● **HOW TO COMPLETE THIS TASK**
Exact copy, no pictures: restate each entry below word for word.

--- THE DATA Enclosed Below ---

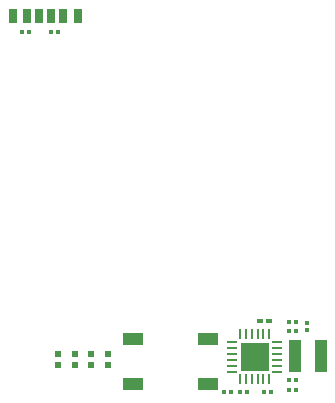
<source format=gbr>
G04*
G04 #@! TF.GenerationSoftware,Altium Limited,Altium Designer,23.10.1 (27)*
G04*
G04 Layer_Color=8421504*
%FSLAX44Y44*%
%MOMM*%
G71*
G04*
G04 #@! TF.SameCoordinates,EE71AB0A-04B5-4847-A965-A32D4C1E190E*
G04*
G04*
G04 #@! TF.FilePolarity,Positive*
G04*
G01*
G75*
%ADD15R,0.3000X0.3000*%
%ADD16R,0.8000X1.2000*%
%ADD17R,0.7000X1.2000*%
%ADD18R,0.7600X1.2000*%
%ADD19R,0.5000X0.4500*%
G04:AMPARAMS|DCode=20|XSize=0.55mm|YSize=0.5mm|CornerRadius=0.0625mm|HoleSize=0mm|Usage=FLASHONLY|Rotation=0.000|XOffset=0mm|YOffset=0mm|HoleType=Round|Shape=RoundedRectangle|*
%AMROUNDEDRECTD20*
21,1,0.5500,0.3750,0,0,0.0*
21,1,0.4250,0.5000,0,0,0.0*
1,1,0.1250,0.2125,-0.1875*
1,1,0.1250,-0.2125,-0.1875*
1,1,0.1250,-0.2125,0.1875*
1,1,0.1250,0.2125,0.1875*
%
%ADD20ROUNDEDRECTD20*%
%ADD21R,1.7000X1.0000*%
%ADD22R,1.0000X2.7000*%
%ADD23R,0.3000X0.3000*%
%ADD24R,2.4500X2.4500*%
%ADD25O,0.8500X0.2500*%
%ADD26O,0.2500X0.8500*%
D15*
X2090300Y309200D02*
D03*
X2084300D02*
D03*
X2059800Y308600D02*
D03*
X2065800D02*
D03*
X2286300Y5500D02*
D03*
X2292300D02*
D03*
X2286300Y14500D02*
D03*
X2292300D02*
D03*
X2265300Y4500D02*
D03*
X2271300D02*
D03*
X2244300D02*
D03*
X2250300D02*
D03*
X2237300D02*
D03*
X2231300D02*
D03*
X2286300Y55500D02*
D03*
X2292300D02*
D03*
Y63500D02*
D03*
X2286300D02*
D03*
D16*
X2052200Y322200D02*
D03*
X2107200D02*
D03*
D17*
X2084700D02*
D03*
X2074700D02*
D03*
D18*
X2094900D02*
D03*
X2064500D02*
D03*
D19*
X2269050Y64500D02*
D03*
X2261550D02*
D03*
D20*
X2090660Y26940D02*
D03*
Y36040D02*
D03*
X2118600Y26940D02*
D03*
Y36040D02*
D03*
X2104630Y26940D02*
D03*
Y36040D02*
D03*
X2132570Y26940D02*
D03*
Y36040D02*
D03*
D21*
X2154410Y11220D02*
D03*
X2217410D02*
D03*
X2154410Y49220D02*
D03*
X2217410D02*
D03*
D22*
X2291300Y34500D02*
D03*
X2313300D02*
D03*
D23*
X2301300Y62500D02*
D03*
Y56500D02*
D03*
D24*
X2257030Y34030D02*
D03*
D25*
X2276030Y46530D02*
D03*
Y41530D02*
D03*
Y36530D02*
D03*
Y31530D02*
D03*
Y26530D02*
D03*
Y21530D02*
D03*
X2238030D02*
D03*
Y26530D02*
D03*
Y31530D02*
D03*
Y36530D02*
D03*
Y41530D02*
D03*
Y46530D02*
D03*
D26*
X2269530Y15030D02*
D03*
X2264530D02*
D03*
X2259530D02*
D03*
X2254530D02*
D03*
X2249530D02*
D03*
X2244530D02*
D03*
Y53030D02*
D03*
X2249530D02*
D03*
X2254530D02*
D03*
X2259530D02*
D03*
X2264530D02*
D03*
X2269530D02*
D03*
M02*

</source>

--- End of Enclosed THE DATA ---

● **TASK SOLUTION**
<source format=gbr>
G04*
G04 #@! TF.GenerationSoftware,Altium Limited,Altium Designer,23.10.1 (27)*
G04*
G04 Layer_Color=8421504*
%FSLAX44Y44*%
%MOMM*%
G71*
G04*
G04 #@! TF.SameCoordinates,EE71AB0A-04B5-4847-A965-A32D4C1E190E*
G04*
G04*
G04 #@! TF.FilePolarity,Positive*
G04*
G01*
G75*
%ADD15R,0.3000X0.3000*%
%ADD16R,0.8000X1.2000*%
%ADD17R,0.7000X1.2000*%
%ADD18R,0.7600X1.2000*%
%ADD19R,0.5000X0.4500*%
G04:AMPARAMS|DCode=20|XSize=0.55mm|YSize=0.5mm|CornerRadius=0.0625mm|HoleSize=0mm|Usage=FLASHONLY|Rotation=0.000|XOffset=0mm|YOffset=0mm|HoleType=Round|Shape=RoundedRectangle|*
%AMROUNDEDRECTD20*
21,1,0.5500,0.3750,0,0,0.0*
21,1,0.4250,0.5000,0,0,0.0*
1,1,0.1250,0.2125,-0.1875*
1,1,0.1250,-0.2125,-0.1875*
1,1,0.1250,-0.2125,0.1875*
1,1,0.1250,0.2125,0.1875*
%
%ADD20ROUNDEDRECTD20*%
%ADD21R,1.7000X1.0000*%
%ADD22R,1.0000X2.7000*%
%ADD23R,0.3000X0.3000*%
%ADD24R,2.4500X2.4500*%
%ADD25O,0.8500X0.2500*%
%ADD26O,0.2500X0.8500*%
D15*
X2090300Y309200D02*
D03*
X2084300D02*
D03*
X2059800Y308600D02*
D03*
X2065800D02*
D03*
X2286300Y5500D02*
D03*
X2292300D02*
D03*
X2286300Y14500D02*
D03*
X2292300D02*
D03*
X2265300Y4500D02*
D03*
X2271300D02*
D03*
X2244300D02*
D03*
X2250300D02*
D03*
X2237300D02*
D03*
X2231300D02*
D03*
X2286300Y55500D02*
D03*
X2292300D02*
D03*
Y63500D02*
D03*
X2286300D02*
D03*
D16*
X2052200Y322200D02*
D03*
X2107200D02*
D03*
D17*
X2084700D02*
D03*
X2074700D02*
D03*
D18*
X2094900D02*
D03*
X2064500D02*
D03*
D19*
X2269050Y64500D02*
D03*
X2261550D02*
D03*
D20*
X2090660Y26940D02*
D03*
Y36040D02*
D03*
X2118600Y26940D02*
D03*
Y36040D02*
D03*
X2104630Y26940D02*
D03*
Y36040D02*
D03*
X2132570Y26940D02*
D03*
Y36040D02*
D03*
D21*
X2154410Y11220D02*
D03*
X2217410D02*
D03*
X2154410Y49220D02*
D03*
X2217410D02*
D03*
D22*
X2291300Y34500D02*
D03*
X2313300D02*
D03*
D23*
X2301300Y62500D02*
D03*
Y56500D02*
D03*
D24*
X2257030Y34030D02*
D03*
D25*
X2276030Y46530D02*
D03*
Y41530D02*
D03*
Y36530D02*
D03*
Y31530D02*
D03*
Y26530D02*
D03*
Y21530D02*
D03*
X2238030D02*
D03*
Y26530D02*
D03*
Y31530D02*
D03*
Y36530D02*
D03*
Y41530D02*
D03*
Y46530D02*
D03*
D26*
X2269530Y15030D02*
D03*
X2264530D02*
D03*
X2259530D02*
D03*
X2254530D02*
D03*
X2249530D02*
D03*
X2244530D02*
D03*
Y53030D02*
D03*
X2249530D02*
D03*
X2254530D02*
D03*
X2259530D02*
D03*
X2264530D02*
D03*
X2269530D02*
D03*
M02*

</source>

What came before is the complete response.